3.2 - What is the "Palestinian Authority"?
The PA was created as an interim governing body while Palestinians and Israelis were negotiating a final resolution of their conflict - which should have occurred by 1999 under the accords. Still, the PA is treated as if it enjoyed a continuing legal mandate.
The PA was to take partial administrative and security responsibility over areas within the West Bank and Gaza Strip as Israeli troops withdrew from those areas. The two regions were subdivided into "A", "B", and "C" areas. In "A" areas, the PA had full civil administrative responsibility (i.e. running municipal governments, courts, schools, and other services), and was also responsible for security.
In "B" areas, the PA had civil administrative responsibility, but shared security responsibility with the Israeli military.
In "C" areas, Israeli military government exercised both civil administrative and security functions.
The "A" and "B" areas contained the majority of the built-up areas and therefore most of the Palestinian population of the West Bank. However, the "A" areas, where the PA exercised sole security responsibility, never exceeded 18% of the West Bank. In the Gaza Strip, "A" areas constituted about 70% of the region, prior to Israel's withdrawal in 2005.
The PA lacked authority over Israeli settlers and settlements, borders, airspace, water, and a variety of other spheres. Israel reserved power to review and veto any PA legislation.
Since the Oslo accords, the Israeli military has never controlled less than 59% of the West Bank, and, until the Gaza withdrawal in 2005, 30% of the Gaza Strip.
The PA is led by a ra'ees (Arabic word meaning either "head" or "president") and the first ra'ees was Yasser Arafat, who received 88% of the vote in 1996. After Arafat's death in November 2004, Mahmoud Abbas was elected in January 2005, receiving 62% of the vote. Palestinians outside of the West Bank and Gaza Strip have not been allowed to vote in any PA elections.

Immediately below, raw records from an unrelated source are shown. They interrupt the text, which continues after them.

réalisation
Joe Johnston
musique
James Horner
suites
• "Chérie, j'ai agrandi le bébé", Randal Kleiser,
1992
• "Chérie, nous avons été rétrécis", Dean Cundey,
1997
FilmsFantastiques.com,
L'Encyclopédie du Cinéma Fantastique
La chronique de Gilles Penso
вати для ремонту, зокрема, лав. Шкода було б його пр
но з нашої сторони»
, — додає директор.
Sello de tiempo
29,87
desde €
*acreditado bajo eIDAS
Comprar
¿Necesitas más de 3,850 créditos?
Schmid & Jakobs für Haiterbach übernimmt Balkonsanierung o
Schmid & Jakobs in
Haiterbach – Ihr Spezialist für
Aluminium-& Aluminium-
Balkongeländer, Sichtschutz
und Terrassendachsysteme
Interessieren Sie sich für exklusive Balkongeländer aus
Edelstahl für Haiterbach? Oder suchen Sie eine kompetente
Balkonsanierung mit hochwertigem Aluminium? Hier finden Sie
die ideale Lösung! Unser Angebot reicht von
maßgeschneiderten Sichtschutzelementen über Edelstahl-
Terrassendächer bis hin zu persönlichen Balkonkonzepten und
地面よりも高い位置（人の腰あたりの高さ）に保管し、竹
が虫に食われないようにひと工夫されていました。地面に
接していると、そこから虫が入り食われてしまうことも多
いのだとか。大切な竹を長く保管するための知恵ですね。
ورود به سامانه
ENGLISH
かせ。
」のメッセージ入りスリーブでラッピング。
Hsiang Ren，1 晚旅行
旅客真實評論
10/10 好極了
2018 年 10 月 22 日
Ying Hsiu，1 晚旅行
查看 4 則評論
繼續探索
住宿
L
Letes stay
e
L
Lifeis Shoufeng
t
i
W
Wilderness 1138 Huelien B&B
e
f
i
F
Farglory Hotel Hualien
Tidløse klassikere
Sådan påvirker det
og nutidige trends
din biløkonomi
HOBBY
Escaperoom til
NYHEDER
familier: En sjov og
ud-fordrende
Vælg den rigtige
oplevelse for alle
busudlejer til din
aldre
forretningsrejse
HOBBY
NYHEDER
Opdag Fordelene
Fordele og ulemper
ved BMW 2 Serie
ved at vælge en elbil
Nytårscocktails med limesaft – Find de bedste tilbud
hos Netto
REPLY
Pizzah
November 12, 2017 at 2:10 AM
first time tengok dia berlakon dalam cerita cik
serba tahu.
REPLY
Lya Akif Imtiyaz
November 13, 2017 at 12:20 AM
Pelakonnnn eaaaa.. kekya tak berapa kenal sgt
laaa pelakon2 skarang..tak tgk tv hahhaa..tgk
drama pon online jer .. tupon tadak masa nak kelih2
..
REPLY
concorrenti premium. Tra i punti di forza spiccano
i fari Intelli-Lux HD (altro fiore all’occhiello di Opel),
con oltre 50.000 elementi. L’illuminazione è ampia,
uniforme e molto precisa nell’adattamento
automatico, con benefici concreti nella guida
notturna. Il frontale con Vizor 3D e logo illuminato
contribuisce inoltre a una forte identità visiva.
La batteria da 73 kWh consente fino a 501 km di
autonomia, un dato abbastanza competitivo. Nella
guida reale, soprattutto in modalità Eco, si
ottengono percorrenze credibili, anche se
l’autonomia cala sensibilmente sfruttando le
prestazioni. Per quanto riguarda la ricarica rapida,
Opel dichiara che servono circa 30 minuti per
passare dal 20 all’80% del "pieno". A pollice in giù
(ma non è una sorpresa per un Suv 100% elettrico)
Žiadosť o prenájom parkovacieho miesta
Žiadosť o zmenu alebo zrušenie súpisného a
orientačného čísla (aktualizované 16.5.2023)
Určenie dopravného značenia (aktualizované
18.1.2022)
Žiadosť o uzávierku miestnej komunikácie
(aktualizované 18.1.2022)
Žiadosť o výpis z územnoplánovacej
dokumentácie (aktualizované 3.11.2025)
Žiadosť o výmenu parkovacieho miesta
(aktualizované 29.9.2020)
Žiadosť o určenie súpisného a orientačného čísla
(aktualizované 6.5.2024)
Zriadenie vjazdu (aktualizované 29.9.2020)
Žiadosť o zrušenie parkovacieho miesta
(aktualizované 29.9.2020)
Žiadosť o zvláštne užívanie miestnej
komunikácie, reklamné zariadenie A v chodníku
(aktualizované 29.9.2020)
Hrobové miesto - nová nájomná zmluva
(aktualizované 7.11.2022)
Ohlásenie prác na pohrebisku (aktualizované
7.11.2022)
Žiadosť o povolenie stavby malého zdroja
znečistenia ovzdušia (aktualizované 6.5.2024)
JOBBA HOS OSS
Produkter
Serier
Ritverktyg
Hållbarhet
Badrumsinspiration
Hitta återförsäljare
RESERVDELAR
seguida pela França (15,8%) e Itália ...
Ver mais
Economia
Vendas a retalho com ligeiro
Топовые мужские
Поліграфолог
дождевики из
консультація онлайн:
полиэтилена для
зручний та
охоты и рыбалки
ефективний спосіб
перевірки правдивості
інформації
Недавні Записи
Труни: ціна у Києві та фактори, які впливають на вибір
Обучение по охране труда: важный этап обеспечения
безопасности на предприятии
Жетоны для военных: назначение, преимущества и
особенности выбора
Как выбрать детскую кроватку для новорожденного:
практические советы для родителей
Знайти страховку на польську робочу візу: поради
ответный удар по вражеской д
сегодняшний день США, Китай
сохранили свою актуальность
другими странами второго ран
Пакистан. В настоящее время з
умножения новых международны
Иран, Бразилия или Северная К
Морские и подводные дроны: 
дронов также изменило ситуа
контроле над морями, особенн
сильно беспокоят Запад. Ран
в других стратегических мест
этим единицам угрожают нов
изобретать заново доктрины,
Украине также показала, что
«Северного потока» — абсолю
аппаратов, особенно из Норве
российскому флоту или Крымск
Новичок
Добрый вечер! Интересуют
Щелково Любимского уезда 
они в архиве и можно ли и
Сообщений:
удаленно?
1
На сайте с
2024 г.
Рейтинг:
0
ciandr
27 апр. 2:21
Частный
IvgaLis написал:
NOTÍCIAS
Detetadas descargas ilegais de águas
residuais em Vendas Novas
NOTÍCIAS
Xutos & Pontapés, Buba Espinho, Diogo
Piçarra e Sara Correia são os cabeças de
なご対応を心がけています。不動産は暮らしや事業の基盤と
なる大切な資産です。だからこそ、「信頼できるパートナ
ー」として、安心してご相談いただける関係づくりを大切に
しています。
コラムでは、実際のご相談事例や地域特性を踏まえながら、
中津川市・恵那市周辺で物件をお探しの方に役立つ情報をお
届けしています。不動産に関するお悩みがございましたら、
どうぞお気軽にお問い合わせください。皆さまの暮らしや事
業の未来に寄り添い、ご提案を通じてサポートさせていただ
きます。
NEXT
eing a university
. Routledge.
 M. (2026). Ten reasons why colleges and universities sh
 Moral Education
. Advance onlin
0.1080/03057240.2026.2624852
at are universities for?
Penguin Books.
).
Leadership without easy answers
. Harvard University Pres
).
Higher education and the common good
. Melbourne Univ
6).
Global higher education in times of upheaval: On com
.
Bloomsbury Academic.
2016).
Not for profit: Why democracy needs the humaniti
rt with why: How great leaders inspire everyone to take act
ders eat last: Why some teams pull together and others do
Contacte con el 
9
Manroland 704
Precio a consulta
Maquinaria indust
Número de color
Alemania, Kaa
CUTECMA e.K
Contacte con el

Palestinians in the West Bank (including East Jerusalem) and Gaza Strip also elected members of an 88-member Palestinian Legislative Council in 1996. The PLC is the main legislative body of the PA, and has been central in the campaign for democratic reforms of the PA. New PLC elections occurred January 25, 2006 for an enlarged 132-member council.
Although created by the PLO, the PA appears to be eclipsing the PLO in political importance. Mahmoud Abbas is received abroad as "President of the Palestinian Authority," not Chairperson of the PLO Executive Committee.
The PA has now held two presidential elections, municipal elections, and two parliamentary elections. Meanwhile, the PLO's main policy setting body, the Palestinian National Council, has not convened since 1996.
Many Palestinians are wary of this trend because the PA, unlike the PLO, only represents Palestinians in the West Bank and Gaza, but not the Palestinian refugees and Palestinian citizens of Israel. Some fear that Israel will offer the Palestinians limited sovereignty in the West Bank and the Gaza Strip, which might alleviate the acute suffering of the Palestinians in those regions, and therefore appeal to the PA's electoral constituency.
It will not, however, address the concerns of Palestinian refugees and Palestinian citizens of Israel, whose voices are represented by the PLO.